• [Short task]:
Convert the lines between the one holding "text public: [118, 430, 1157, 459]" and the one holding "text Space complexity: O(1)", inclusive, into a JSON list of strings with one string per line and blank lines omitted.

Layout element annotations
## begin
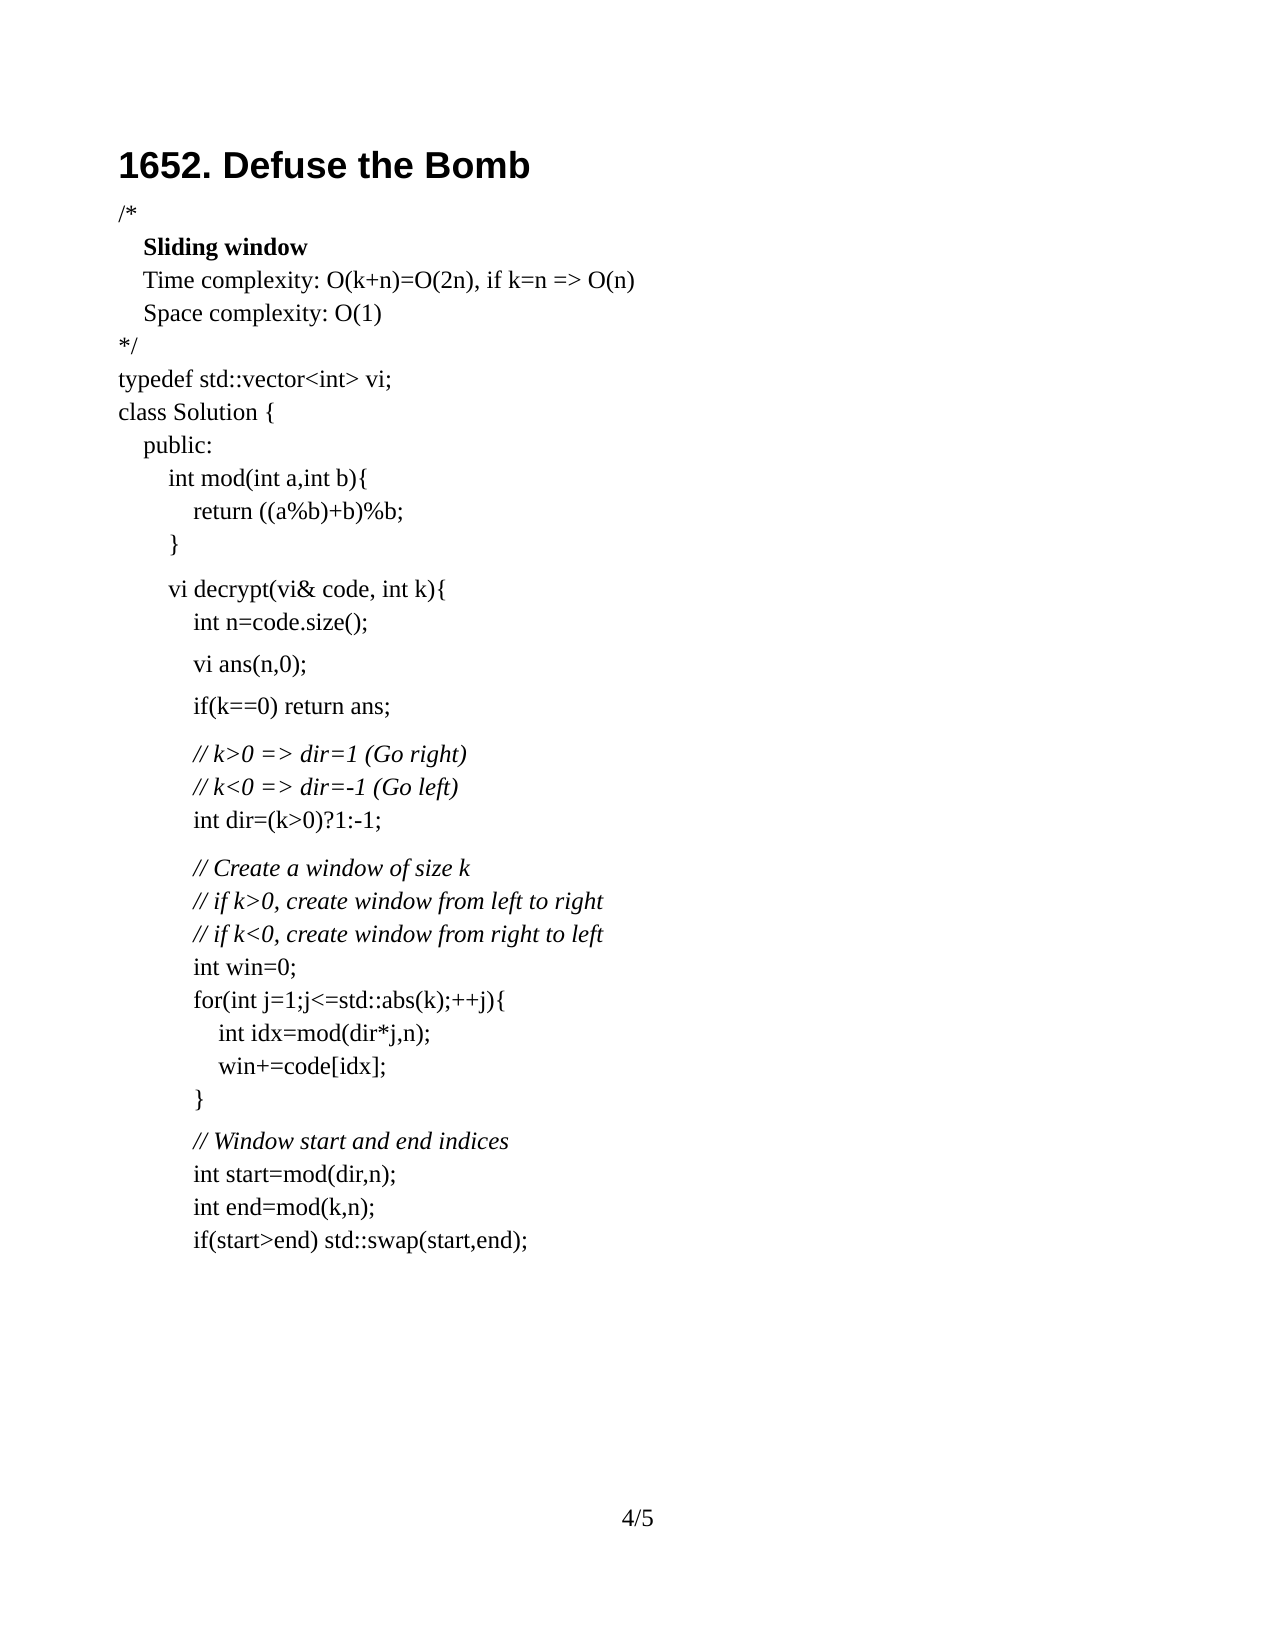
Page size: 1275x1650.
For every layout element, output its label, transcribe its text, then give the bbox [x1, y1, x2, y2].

text public: [118, 430, 1157, 459]
text int win=0; [118, 952, 1157, 981]
text vi decrypt(vi& code, int k){ [118, 574, 1157, 603]
text win+=code[idx]; [118, 1051, 1157, 1080]
text // Window start and end indices [118, 1126, 1157, 1155]
text return ((a%b)+b)%b; [118, 496, 1157, 525]
subtitle 1652. Defuse the Bomb [118, 143, 1157, 186]
text class Solution { [118, 397, 1157, 426]
text if(k==0) return ans; [118, 691, 1157, 720]
text int n=code.size(); [118, 607, 1157, 636]
text // Create a window of size k [118, 853, 1157, 882]
text typedef std::vector<int> vi; [118, 364, 1157, 393]
text int idx=mod(dir*j,n); [118, 1018, 1157, 1047]
text for(int j=1;j<=std::abs(k);++j){ [118, 985, 1157, 1014]
text /* [118, 199, 1157, 227]
text Sliding window [118, 232, 1157, 261]
text Space complexity: O(1) [118, 298, 1157, 327]
text vi ans(n,0); [118, 649, 1157, 678]
text // k>0 => dir=1 (Go right) [118, 739, 1157, 768]
text // if k>0, create window from left to right [118, 886, 1157, 915]
text */ [118, 331, 1157, 359]
text int start=mod(dir,n); [118, 1159, 1157, 1188]
text } [118, 1084, 1157, 1113]
text Time complexity: O(k+n)=O(2n), if k=n => O(n) [118, 265, 1157, 293]
text int mod(int a,int b){ [118, 463, 1157, 492]
text int dir=(k>0)?1:-1; [118, 805, 1157, 834]
text if(start>end) std::swap(start,end); [118, 1225, 1157, 1254]
text // if k<0, create window from right to left [118, 919, 1157, 948]
text } [118, 529, 1157, 558]
text // k<0 => dir=-1 (Go left) [118, 772, 1157, 801]
text int end=mod(k,n); [118, 1192, 1157, 1221]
## end
• [Solution for this task]:
[
  "text public: [118, 430, 1157, 459]",
  "text int win=0; [118, 952, 1157, 981]",
  "text vi decrypt(vi& code, int k){ [118, 574, 1157, 603]",
  "text win+=code[idx]; [118, 1051, 1157, 1080]",
  "text // Window start and end indices [118, 1126, 1157, 1155]",
  "text return ((a%b)+b)%b; [118, 496, 1157, 525]",
  "subtitle 1652. Defuse the Bomb [118, 143, 1157, 186]",
  "text class Solution { [118, 397, 1157, 426]",
  "text if(k==0) return ans; [118, 691, 1157, 720]",
  "text int n=code.size(); [118, 607, 1157, 636]",
  "text // Create a window of size k [118, 853, 1157, 882]",
  "text typedef std::vector<int> vi; [118, 364, 1157, 393]",
  "text int idx=mod(dir*j,n); [118, 1018, 1157, 1047]",
  "text for(int j=1;j<=std::abs(k);++j){ [118, 985, 1157, 1014]",
  "text /* [118, 199, 1157, 227]",
  "text Sliding window [118, 232, 1157, 261]",
  "text Space complexity: O(1) [118, 298, 1157, 327]"
]